When he retired from the tour, Shmoo and Lisa moved to Sydney, setting up home in Cronulla while he worked for Quiksilver International. In those years I worked with Shmoo at Quiksilver events around the globe and came to know him pretty well. We shared some fun waves in Hossegor, Makaha, Fiji and even at South Avalon, opposite the Quiksilver HQ, and although he sometimes had a reputation as a wave hog, all I remember is Shmoo calling an older and lesser surfer into set waves with a big smile on his face.

To say he was an exuberant little fellow is an understatement, but there was often something just below the surface. The Jiu Jitsu black belt was good at his job, a hard worker and a dedicated dad to son Brandon. Above all, he was a fine surfer who put his own stamp on every wave he rode.

For two years up to his death he had been general manager at Surfing NSW. He is survived by Brandon, and will be missed by all who knew him and were touched by his spirit.

Windansea take Sunny Cup in nailbiter

The surf might have been a bit how’s your father, but enthusiasm ran high last Sunday at Dog Poo Alley at Sunshine Beach as 160 surfers from seven Sunshine Coast clubs battled it out for the Sunny Coast Cup.

Defending champs Noosa Boardriders hosted the mixed tag team event in front of a big, rowdy crowd, and were looking good to take the cup home again until the dying stages of the 70-minute final, when the wind dropped off a little, the bank started to grind out some longer lefts, and Windansea’s Cam McDougall pulled into a howler and outran the lip all the way to the beach to take the glory from the home side who finished second.
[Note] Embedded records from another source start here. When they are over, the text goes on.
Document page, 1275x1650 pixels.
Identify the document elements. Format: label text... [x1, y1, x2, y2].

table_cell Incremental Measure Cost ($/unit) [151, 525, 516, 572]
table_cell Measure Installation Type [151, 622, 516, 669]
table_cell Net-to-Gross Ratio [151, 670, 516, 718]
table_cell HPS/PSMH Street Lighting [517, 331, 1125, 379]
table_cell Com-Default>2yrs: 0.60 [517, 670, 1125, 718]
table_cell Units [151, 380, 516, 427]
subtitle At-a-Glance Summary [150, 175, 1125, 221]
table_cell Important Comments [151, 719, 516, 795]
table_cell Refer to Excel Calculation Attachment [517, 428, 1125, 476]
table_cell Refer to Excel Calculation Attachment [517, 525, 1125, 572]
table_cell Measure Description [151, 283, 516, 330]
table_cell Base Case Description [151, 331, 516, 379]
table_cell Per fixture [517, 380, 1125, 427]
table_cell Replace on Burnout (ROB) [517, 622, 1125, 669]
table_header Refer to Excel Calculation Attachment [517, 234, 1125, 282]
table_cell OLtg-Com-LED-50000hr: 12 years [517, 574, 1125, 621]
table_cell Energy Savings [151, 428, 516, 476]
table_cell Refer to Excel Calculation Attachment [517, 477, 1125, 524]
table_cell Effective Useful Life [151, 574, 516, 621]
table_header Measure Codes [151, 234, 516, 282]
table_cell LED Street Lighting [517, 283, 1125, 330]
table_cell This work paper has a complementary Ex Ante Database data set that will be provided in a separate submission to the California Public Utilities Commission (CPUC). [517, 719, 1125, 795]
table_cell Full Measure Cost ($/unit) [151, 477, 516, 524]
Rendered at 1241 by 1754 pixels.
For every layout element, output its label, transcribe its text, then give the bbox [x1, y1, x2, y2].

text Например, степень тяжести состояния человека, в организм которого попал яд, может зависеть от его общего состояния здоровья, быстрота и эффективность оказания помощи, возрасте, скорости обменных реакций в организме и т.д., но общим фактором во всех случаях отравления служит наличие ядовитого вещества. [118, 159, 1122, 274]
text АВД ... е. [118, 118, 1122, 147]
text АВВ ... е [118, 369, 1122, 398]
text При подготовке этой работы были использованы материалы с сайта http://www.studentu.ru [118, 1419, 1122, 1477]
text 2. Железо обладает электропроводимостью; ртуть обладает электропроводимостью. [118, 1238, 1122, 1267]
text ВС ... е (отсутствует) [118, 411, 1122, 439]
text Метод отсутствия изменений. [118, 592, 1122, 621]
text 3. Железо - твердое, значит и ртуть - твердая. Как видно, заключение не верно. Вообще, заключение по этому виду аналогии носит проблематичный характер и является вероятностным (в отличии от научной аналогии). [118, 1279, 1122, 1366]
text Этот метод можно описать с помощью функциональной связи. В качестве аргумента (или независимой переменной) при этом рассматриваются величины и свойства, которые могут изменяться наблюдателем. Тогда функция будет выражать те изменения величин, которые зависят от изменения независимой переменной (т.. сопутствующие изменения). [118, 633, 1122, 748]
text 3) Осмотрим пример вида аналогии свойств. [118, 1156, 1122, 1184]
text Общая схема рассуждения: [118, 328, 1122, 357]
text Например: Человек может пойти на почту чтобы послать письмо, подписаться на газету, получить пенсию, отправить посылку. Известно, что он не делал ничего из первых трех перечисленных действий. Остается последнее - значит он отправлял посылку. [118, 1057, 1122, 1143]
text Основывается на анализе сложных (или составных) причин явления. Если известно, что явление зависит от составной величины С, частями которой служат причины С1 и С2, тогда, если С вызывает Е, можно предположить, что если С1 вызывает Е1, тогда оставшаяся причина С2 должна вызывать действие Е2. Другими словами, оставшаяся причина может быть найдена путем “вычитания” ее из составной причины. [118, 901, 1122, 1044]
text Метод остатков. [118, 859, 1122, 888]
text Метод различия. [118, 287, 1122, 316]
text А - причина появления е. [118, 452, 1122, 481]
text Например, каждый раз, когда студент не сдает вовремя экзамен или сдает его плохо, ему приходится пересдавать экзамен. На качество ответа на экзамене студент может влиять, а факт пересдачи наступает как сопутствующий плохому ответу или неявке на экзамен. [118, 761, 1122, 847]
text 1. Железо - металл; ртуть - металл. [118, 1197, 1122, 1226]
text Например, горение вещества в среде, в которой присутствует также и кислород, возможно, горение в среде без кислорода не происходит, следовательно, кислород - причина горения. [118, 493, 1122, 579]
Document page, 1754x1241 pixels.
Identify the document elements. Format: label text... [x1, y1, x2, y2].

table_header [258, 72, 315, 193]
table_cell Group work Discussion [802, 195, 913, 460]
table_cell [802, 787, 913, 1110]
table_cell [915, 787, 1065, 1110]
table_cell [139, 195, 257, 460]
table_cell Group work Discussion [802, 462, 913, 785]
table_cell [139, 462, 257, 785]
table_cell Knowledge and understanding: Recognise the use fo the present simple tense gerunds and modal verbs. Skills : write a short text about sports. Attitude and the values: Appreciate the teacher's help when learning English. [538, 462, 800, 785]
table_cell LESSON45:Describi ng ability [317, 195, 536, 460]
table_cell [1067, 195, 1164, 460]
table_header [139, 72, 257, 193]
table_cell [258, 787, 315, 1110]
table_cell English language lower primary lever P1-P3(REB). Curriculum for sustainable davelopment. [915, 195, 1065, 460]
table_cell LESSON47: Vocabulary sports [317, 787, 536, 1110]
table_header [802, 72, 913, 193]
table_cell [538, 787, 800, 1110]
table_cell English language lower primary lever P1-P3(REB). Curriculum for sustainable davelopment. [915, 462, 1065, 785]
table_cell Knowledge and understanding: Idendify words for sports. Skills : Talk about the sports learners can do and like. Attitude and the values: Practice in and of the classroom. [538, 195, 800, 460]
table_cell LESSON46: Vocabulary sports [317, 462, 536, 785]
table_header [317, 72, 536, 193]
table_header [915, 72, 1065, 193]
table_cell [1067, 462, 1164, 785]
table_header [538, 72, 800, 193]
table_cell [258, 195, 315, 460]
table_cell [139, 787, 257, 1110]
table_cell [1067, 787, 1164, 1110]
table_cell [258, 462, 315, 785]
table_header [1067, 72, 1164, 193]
In a day of stellar performances in difficult conditions, Noosa 2 team rider Aaron Kelly scored the highest single wave score.

Straight to the pool room

As tickets for the Noosa World Surfing Reserve’s Surfers’ Christmas Ball continue to sell like hot cakes, long-time NWSR supporter Paul Winter has donated a superb replica “speed pin” surfboard from his Fuyu label for the lead item in the charity auction to be held on the night.

The stunning orange and green 8 ft 2 pintail is a replica of an old Shane board that Paul found at Crescent Head, but more broadly it is representative of the pre-Tracker period of the shortboard revolution of the late 1960s. During this brief “transition” era of 1968-69, surfers and shapers were rejecting the first somewhat clunky shorter boards pioneered in Australia by Bob McTavish and marketed as Plastic Machines and moving more towards Hawaiian Dick Brewer’s mini gun concept, in which the contours of the sleek big wave pintails were adapted to shorter boards.

By ’69, the favoured shape would be the squaretail Tracker, and from there we’d move on to even shorter boards, but there is no doubt that in 1968 the speed pin had its shining moment. And according to Noosa surfboard historian Darryl Homan, the Fuyu speed pin is “an absolutely beautiful an authentic replica, superbly crafted”.

Whew! So much history in one board, and one lucky collector is going to take it straight to the pool room on December 12.

The Surfers’ Christmas Ball, a fundraiser for the World Surfing Reserve’s stewardship program for 2021, will feature guest speaker Gary “Kong” Elkerton, the loveable larrikin of Australian surfing, surf toons from the evergreen SandFlys (and maybe a very special guest) and a three-course feast. It’s going to be the party of the year at Sunshine Beach Surf Club’s impressive upstairs function space. Don’t miss out.